C’est ailleurs et c’est tout près d’ici
C’est ailleurs et c’est tout près d’ici. Au Verlaine, le mardi 7 novembre. Je remercie monsieur Hughes D. d’Ostricourt d’avoir si scrupuleusement écouté les bruits de ma rue.
Je n’irai pas par quatre chemins.
Tant qu’à courir les rues, mieux vaut d’ « ailleurs », en même temps, battre la campagne. C’est pourquoi je me suis embarqué dans un car décapotable lillois « City Tour » qui m’a d’abord conduit rue Princesse face à la maison natale du Général de Gaulle puis dans une improbable dérive touristique à travers la métropole : rue du Court Debout, rue du Sec Arembaut, rue de l’ABC, Général fait d’herbes, Grand Stade, buste d’Albert Samain, statue du grand Timonier, monuments du P’tit Quinquin et du Pigeon Voyageur, Bains Lillois et boulevard Julien Torma…
Avant d’entreprendre sur les conseils de mon correspondant d’Ostricourt une odyssée qui me mena en face de la mairie d’Hellemmes.

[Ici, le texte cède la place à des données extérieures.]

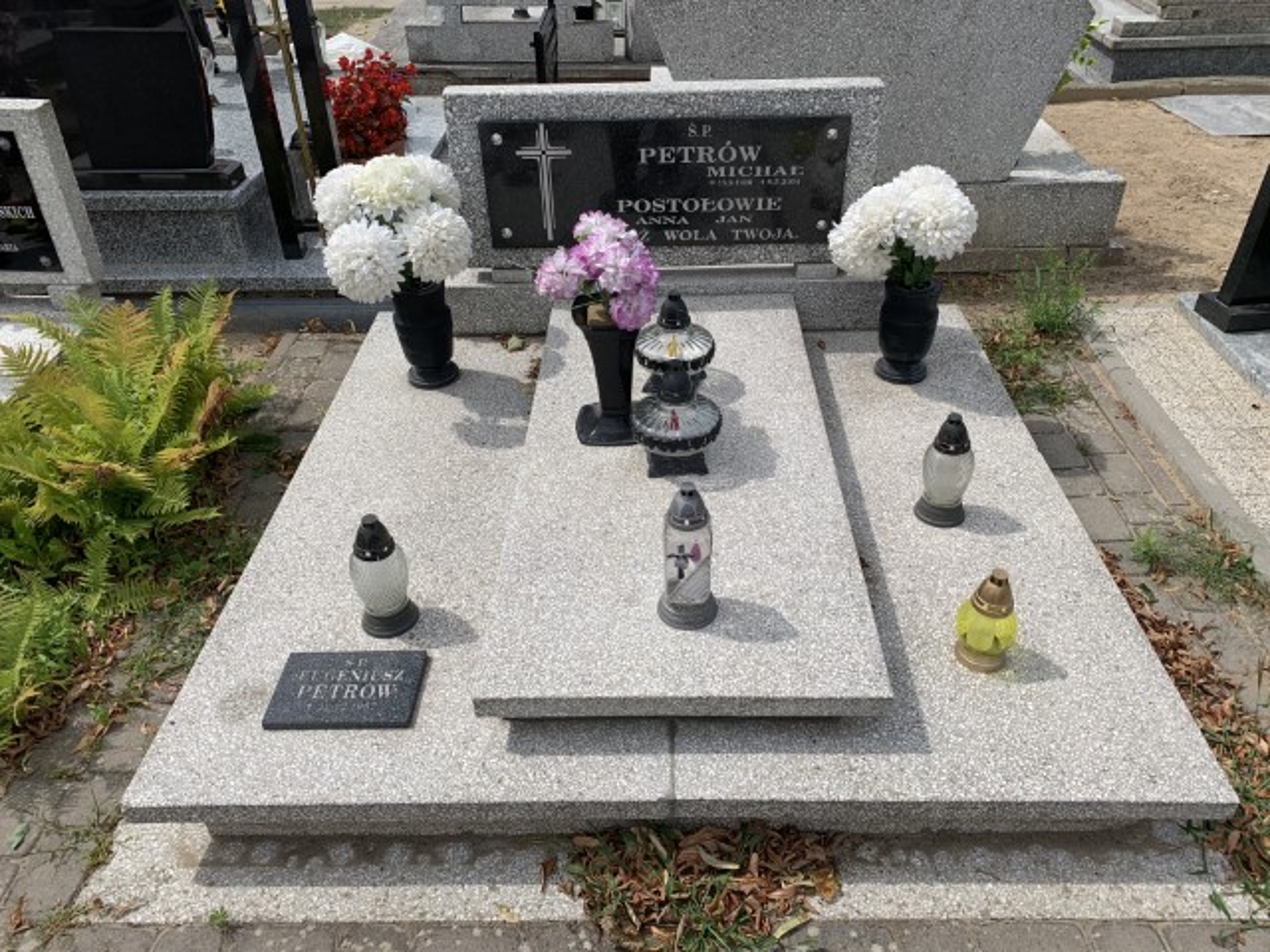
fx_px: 954
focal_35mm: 26
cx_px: 635
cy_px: 476
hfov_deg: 67.3
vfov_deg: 53.1
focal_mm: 4.25
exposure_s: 1/2833
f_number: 1.8
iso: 25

Périple bien riche. Tout compte fait.
Flash-back. Place de la Nouvelle Aventure. Un dimanche matin. Lumière naturelle.
Un marchand ambulant de bonnetterie, bimbeloterie, mercerie,… harangue une cohorte de chalands virtuels.
« Acate grammint ! », clame-t-il à tue-tête. Ce qui peut se traduire en français « Tout est à vendre, n’hésitez pas ! ». Et les clients de s’abattre sur son étal par vagues successives, comme autant de volées de moineaux.

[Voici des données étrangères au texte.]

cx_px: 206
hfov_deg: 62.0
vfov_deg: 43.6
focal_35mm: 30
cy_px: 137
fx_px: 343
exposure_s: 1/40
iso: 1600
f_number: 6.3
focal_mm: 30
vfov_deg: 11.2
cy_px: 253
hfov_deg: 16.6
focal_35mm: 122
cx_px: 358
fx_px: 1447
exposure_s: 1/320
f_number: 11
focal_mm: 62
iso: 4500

Le commerçant s’époumone. On se bouscule, on se dispute. « Acate grammint !», hurle-t-il.
Plan large. Place du Marché. Puis contre-plongée sur l’église St Pierre St Paul. Les cloches sonnent. Il est 10 h. Travelling latéral. Tables encore vides à la terrasse du café « Les Tilleuls ».

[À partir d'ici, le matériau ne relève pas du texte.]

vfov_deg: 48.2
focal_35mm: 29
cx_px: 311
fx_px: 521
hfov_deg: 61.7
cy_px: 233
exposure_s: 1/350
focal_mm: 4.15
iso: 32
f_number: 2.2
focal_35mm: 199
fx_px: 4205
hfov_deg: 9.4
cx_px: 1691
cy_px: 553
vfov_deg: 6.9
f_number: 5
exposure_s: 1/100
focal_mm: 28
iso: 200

« Acate grammint ! acate grammint ! »
… Et s’envolent les pages de l’éphéméride.
Le vent, la pluie, la neige – et parfois quelques rayons de soleil entre les nuages -. Les bronchites et les rhumatismes. Le vin chaud-cannelle, le grog-rhum-de-La-Martinique, La Gueuse Bellevue transforment d’année en année la silhouette et la bonne humeur de l’opiniâtre camelot. On se lasse même de son chant rituel moins percutant.
Il quitte son emplacement au moment même où le général de Gaulle est élu président de la République. Il a assuré ses arrières et se replie au bout de la rue Roger Salengro bien loin de la Douane de Fives. À Hellemmes. Il y ouvre une petite boutique.
Sur la façade il fait inscrire son cri de guerre… ce qui lui économisera les cordes vocales.
C’est un succès.
Comme il n’a pas déposé légalement l’intitulé de son enseigne, un concurrent envieux se l’approprie et tient bientôt commerce rue Saint André, dans le Vieux Lille.
Sur l’auvent de son magasin, le mauvais temps n’a pas effacé le slogan « accate gramin ». Certes l’orthographe comme la marchandise (fruits et légumes) ont changé, mais le passant passe et dépense !
« Accate gramin » ch’est toudis « acate grammint ». Avant comme après le général de Gaulle, le P’tit Quinquin, Albert Samain et les pigeons voyageurs.